TASK
Count the lines in the records below that contain the word "které", and reply with only that number.

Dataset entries
-------------------------

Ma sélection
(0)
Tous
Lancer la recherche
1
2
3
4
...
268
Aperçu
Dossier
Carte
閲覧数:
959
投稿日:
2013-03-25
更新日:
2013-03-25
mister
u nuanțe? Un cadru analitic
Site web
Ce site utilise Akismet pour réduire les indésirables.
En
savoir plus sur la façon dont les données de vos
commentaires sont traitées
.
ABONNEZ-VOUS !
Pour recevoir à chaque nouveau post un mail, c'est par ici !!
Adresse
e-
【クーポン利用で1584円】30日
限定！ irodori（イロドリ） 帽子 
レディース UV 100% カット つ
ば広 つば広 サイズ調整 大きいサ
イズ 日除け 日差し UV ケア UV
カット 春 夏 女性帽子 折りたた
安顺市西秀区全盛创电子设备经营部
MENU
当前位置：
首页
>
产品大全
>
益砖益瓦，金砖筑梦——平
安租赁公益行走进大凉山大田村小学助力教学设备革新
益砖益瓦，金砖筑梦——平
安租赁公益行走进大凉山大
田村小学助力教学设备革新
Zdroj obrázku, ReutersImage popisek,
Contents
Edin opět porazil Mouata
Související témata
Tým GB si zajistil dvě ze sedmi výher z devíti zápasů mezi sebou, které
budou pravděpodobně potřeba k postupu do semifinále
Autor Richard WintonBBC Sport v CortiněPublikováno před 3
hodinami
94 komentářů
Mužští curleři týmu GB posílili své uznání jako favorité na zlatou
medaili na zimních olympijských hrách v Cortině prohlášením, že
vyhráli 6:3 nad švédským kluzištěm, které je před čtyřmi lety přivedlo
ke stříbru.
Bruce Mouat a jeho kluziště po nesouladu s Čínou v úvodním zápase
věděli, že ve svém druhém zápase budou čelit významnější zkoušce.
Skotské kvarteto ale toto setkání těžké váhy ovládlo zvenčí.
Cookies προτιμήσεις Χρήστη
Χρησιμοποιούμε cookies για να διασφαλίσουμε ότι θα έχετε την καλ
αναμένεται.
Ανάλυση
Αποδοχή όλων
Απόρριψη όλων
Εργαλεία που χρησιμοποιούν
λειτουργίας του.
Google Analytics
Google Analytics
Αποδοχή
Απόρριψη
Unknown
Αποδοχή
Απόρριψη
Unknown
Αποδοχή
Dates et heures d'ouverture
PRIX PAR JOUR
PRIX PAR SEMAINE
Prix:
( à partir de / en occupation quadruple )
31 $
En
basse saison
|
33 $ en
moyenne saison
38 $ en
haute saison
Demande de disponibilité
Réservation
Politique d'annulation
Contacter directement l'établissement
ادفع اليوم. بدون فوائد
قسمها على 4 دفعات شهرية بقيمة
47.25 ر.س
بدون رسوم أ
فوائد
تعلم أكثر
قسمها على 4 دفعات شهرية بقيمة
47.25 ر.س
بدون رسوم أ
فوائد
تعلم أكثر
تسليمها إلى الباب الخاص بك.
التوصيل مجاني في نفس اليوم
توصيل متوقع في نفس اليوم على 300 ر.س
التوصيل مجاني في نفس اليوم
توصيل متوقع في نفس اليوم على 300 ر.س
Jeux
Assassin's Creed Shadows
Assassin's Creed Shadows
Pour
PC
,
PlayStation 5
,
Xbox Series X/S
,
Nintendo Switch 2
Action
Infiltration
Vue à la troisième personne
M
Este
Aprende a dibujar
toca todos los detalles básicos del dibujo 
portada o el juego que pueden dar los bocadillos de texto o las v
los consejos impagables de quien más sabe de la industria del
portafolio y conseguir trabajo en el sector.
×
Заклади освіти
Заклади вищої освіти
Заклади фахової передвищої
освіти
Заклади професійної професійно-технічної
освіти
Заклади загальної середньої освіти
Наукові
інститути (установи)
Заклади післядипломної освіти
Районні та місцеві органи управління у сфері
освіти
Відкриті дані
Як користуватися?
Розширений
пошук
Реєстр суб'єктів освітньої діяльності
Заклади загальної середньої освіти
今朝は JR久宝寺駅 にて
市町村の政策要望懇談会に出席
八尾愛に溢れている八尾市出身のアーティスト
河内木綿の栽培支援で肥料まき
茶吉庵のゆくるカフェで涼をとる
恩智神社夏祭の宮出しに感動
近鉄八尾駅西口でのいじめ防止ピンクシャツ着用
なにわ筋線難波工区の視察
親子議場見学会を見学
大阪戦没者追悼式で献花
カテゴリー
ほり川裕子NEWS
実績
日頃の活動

-------------------------

SOLUTION TO THE EXERCISE
2